Yesterday was one of the hardest days I have experienced since we lost our little boy. Not only was it Mother's Day, but it marked one month since his birthday and the day of his death. It marked one month of not having him in our arms. It marked one month of not feeling his tiny little feet kick around inside of me. It marked one month of not hearing that treasured sound of his strong heart beating. It marked one month of the most joyous day and the most heart-breaking day we have ever experienced.

As I was in church yesterday, worshiping God and praising Him for the precious life He blessed us with, I couldn't help but smile as I thought about our sweet Judah Blaze. For him, yesterday marked one month of being in the presence of his Creator. Oh, how glorious his day must have been!

Yesterday didn't go as had pictured it would when we found out we were expecting our first baby, but it went exactly as God had planned it. In fact, before I was even conceived, God planned and purposed that I would be born to amazing Christian parents, grow up in small town in Pennsylvania as a pastor's daughter, head off to a large university, meet an incredibly good looking and godly man, fall head-over-heals in love, get married, and have my first little boy at 21 weeks and 5 days, live for 1 hour and 41 minutes, and then leave this world as I held him in my arms. God orchestrated every single detail of this! It's hard to fathom that with the billions of people in this word, God predestined this plan and caused all of it to happen perfectly according to His will  for my life, but He did. 

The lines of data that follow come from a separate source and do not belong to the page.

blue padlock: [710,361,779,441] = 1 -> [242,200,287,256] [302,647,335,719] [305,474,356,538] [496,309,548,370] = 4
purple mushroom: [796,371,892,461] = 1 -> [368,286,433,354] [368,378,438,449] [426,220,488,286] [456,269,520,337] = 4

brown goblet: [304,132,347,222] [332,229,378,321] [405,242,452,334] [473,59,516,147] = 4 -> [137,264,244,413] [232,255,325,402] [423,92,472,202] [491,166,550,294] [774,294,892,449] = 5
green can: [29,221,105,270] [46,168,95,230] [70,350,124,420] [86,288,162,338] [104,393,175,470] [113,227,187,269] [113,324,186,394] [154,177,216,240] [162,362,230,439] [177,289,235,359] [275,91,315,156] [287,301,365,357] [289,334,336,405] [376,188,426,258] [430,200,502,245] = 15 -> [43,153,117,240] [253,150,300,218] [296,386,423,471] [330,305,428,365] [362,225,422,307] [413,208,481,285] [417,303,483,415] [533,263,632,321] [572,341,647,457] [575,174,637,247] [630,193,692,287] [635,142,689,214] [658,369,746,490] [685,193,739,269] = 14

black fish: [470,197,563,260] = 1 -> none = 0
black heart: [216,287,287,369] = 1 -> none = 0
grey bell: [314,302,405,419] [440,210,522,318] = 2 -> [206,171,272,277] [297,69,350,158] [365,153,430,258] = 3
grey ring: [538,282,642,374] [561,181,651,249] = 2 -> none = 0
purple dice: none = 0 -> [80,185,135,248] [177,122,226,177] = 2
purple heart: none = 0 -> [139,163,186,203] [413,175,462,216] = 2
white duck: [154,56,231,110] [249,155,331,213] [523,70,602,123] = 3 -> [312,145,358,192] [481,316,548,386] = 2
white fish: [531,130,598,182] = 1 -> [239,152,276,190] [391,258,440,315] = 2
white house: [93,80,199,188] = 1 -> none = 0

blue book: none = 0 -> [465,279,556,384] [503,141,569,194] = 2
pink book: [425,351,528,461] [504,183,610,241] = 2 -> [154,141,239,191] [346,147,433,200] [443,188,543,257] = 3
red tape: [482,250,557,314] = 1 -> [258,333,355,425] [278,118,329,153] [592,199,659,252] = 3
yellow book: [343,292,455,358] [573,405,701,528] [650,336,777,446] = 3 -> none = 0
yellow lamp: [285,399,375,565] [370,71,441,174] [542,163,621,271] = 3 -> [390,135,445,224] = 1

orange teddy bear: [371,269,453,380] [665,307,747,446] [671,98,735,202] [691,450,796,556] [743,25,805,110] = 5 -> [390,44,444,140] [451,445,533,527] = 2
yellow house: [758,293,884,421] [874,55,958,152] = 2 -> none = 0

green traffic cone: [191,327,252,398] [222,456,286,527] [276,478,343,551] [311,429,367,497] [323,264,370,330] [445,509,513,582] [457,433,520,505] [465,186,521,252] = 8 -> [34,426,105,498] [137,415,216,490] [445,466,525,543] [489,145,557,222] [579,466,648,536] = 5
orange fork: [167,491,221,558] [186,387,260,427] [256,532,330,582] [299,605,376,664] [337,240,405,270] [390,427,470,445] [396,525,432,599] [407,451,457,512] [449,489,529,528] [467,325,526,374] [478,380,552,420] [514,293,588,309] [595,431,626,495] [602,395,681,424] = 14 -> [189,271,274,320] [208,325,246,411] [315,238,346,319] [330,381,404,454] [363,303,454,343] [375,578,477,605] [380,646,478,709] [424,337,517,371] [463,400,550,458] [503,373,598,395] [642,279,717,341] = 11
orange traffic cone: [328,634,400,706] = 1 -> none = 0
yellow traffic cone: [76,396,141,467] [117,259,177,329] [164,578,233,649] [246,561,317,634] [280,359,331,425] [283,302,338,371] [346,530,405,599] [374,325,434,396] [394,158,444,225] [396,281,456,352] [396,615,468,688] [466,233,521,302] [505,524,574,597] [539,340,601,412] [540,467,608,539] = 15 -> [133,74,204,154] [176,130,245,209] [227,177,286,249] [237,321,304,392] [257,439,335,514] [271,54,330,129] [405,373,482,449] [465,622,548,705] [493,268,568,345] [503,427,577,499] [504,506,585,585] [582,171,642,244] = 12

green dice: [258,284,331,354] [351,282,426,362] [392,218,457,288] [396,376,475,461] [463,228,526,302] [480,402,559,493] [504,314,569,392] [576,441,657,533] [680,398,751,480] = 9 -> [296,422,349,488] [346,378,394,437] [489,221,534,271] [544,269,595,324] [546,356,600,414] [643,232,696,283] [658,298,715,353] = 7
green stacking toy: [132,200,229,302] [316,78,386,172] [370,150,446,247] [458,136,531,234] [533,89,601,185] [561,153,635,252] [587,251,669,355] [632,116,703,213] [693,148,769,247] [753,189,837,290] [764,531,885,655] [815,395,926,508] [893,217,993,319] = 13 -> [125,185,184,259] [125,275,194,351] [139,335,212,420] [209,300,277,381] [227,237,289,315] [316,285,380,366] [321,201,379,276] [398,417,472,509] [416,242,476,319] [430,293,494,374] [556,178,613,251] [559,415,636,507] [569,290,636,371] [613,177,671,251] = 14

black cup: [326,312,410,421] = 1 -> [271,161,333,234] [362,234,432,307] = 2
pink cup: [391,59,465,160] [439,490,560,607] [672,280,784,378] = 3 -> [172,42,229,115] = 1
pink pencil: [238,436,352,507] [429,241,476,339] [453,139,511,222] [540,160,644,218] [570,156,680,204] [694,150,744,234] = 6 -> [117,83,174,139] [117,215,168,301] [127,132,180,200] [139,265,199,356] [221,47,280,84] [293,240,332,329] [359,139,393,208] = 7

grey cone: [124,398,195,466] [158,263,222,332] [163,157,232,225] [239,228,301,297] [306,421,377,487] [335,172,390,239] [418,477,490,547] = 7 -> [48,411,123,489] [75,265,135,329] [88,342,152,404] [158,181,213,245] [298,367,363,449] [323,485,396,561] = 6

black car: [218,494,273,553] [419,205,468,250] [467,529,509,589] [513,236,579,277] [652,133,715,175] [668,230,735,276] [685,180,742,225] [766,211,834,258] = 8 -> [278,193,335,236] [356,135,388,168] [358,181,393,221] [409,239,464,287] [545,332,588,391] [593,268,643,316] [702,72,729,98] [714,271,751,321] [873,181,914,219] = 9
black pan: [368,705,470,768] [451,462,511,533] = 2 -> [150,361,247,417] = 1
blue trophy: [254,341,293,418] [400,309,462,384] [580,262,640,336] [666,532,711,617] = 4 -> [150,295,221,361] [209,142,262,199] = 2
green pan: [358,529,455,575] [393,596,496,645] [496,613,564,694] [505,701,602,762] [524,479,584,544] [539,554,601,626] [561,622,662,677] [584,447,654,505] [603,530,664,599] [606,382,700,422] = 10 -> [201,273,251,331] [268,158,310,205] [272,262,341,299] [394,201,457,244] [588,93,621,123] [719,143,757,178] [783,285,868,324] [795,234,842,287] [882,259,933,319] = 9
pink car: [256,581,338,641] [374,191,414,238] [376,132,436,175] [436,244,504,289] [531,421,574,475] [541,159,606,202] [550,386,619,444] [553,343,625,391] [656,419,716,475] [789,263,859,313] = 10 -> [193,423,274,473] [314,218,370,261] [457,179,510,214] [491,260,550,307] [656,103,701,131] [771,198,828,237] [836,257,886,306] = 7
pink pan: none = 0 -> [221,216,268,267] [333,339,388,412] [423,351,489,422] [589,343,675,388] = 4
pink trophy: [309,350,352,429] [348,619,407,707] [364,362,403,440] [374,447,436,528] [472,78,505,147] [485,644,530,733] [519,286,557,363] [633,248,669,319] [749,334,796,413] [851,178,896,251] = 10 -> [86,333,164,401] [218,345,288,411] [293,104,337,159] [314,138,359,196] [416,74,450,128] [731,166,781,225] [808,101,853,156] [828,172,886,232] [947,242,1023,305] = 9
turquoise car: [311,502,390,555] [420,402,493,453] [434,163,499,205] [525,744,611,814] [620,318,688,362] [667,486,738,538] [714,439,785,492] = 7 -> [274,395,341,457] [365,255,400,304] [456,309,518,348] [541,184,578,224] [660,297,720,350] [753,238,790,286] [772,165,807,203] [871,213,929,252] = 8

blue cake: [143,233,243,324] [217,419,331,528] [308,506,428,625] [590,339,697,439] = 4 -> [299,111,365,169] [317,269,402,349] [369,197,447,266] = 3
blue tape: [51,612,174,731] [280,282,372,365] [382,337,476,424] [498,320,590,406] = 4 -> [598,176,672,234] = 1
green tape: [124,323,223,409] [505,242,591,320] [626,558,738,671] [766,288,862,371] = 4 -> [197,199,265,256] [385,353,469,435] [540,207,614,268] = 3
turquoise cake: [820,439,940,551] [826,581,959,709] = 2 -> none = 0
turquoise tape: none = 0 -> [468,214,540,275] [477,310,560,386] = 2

As I reflect back over the the past month of our lives and even my pregnancy with Judah, I find such comfort in why God purposed for this to happen to us. It's all for His glory and our good! God is glorified in our good days and in our bad days. He is glorified in our rejoicing and He is glorified in our pain. Our faith and trust in Him has grown with leaps and bounds in the past month. God is constantly using this to conform us to the image of Christ. We have had the opportunity to share our testimony of God's grace and mercy in our lives with so many people that we would never have come in contact with if we had lost our precious son. Through Judah's story, God's grace has been shared with people from California to New Hampshire (and that's just that we are aware of). And to think that it has only been one month. 

One month ago yesterday, we were given a gift from the Lord that forever changed us. What an honor to be the recipient of such a gift from our Creator! What an honor to be given a son whose short life and death brings more honor and glory to God than a life of 100 years on this earth ever could have! God chose us to be Judah's parents before the foundations of the world and for that, we are blessed, humbled, and forever grateful! 


Clinging to this hope today:

 Romans 8:26-30

"Likewise the Spirit helps us in our weakness. For we do not know what to pray for as we ought, but the Spirit himself intercedes for us with groanings too deep for words. And he who searches hearts knows what is the mind of the Spirit, because the Spirit intercedes for the saints according to the will of God. And we know that for those who love God all things work together for good, for those who are called according to his purpose. For those whom he foreknew, he also predestined, to be conformed to the image of his Son, in order that he might be the firstborn among many brothers. And those whom he predestined he also called, and those whom he called, he also justified, and those whom he justified, he also glorified."